Only one span of the listing below should come back. It runs from the line with "Figure 10: The" through the line with "Figure A1. Electrical", and each of its lines must be reproduced exactly.

*** Opening Exercise data ***

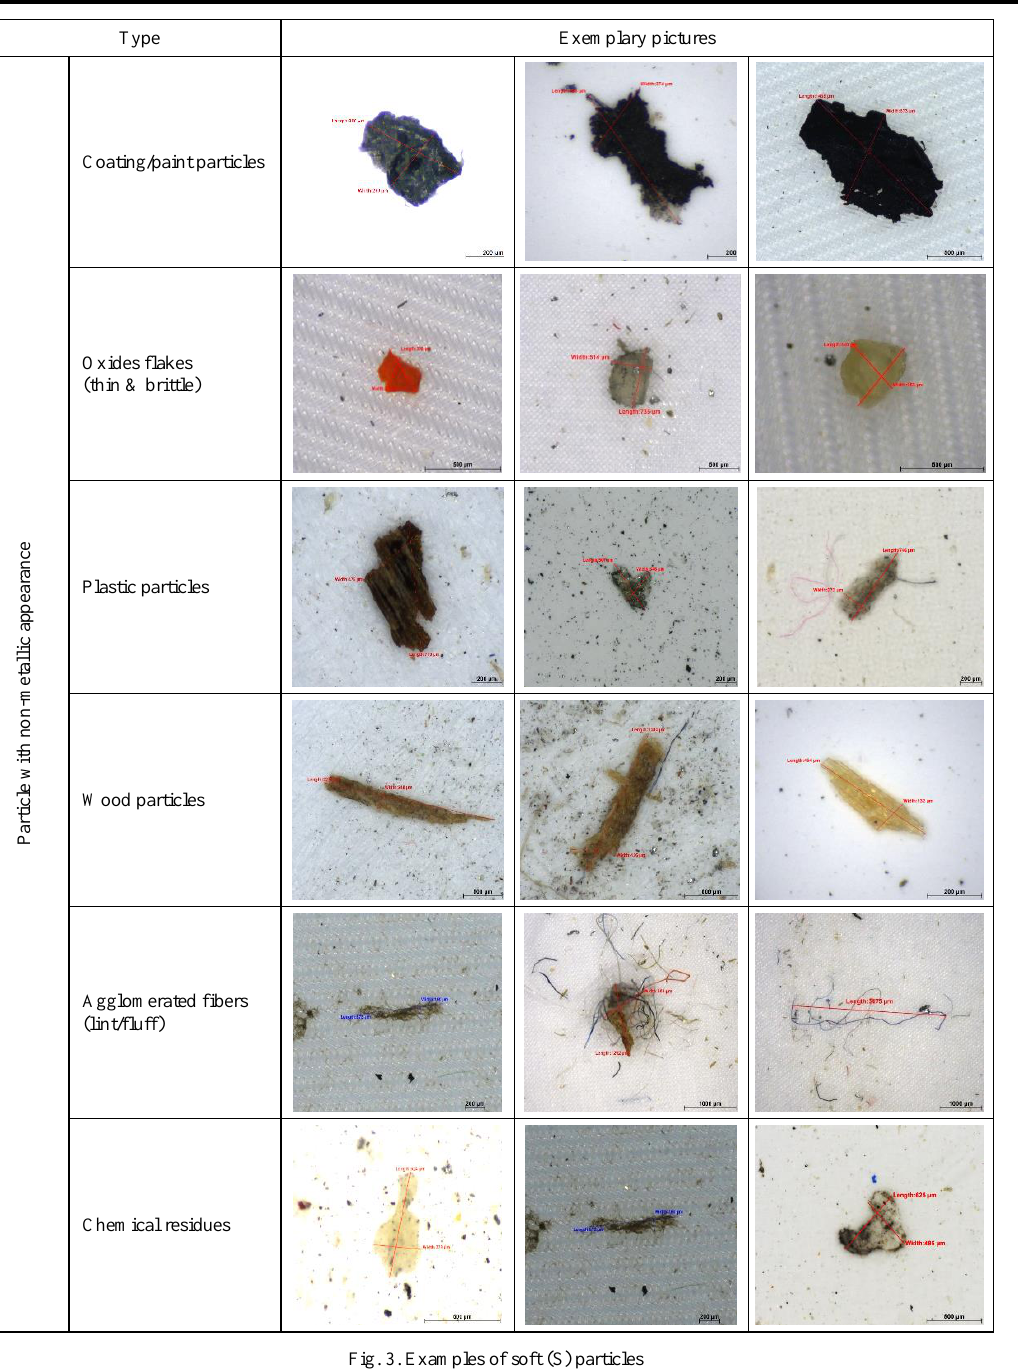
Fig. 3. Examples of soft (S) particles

*** Closing Exercise data ***
*** Opening Exercise data ***

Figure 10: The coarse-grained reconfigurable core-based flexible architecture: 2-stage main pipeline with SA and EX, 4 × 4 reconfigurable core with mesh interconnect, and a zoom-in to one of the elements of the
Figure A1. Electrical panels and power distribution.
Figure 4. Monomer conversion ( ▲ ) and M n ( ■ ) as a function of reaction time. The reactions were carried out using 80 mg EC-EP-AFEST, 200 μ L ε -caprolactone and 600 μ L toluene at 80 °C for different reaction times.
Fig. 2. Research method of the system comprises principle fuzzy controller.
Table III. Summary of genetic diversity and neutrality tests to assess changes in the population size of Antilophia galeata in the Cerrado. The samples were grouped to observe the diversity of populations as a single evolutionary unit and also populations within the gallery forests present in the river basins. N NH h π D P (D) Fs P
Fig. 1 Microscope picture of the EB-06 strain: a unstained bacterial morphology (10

*** Closing Exercise data ***

» **Exercise answer**
Figure 10: The coarse-grained reconfigurable core-based flexible architecture: 2-stage main pipeline with SA and EX, 4 × 4 reconfigurable core with mesh interconnect, and a zoom-in to one of the elements of the
Figure A1. Electrical panels and power distribution.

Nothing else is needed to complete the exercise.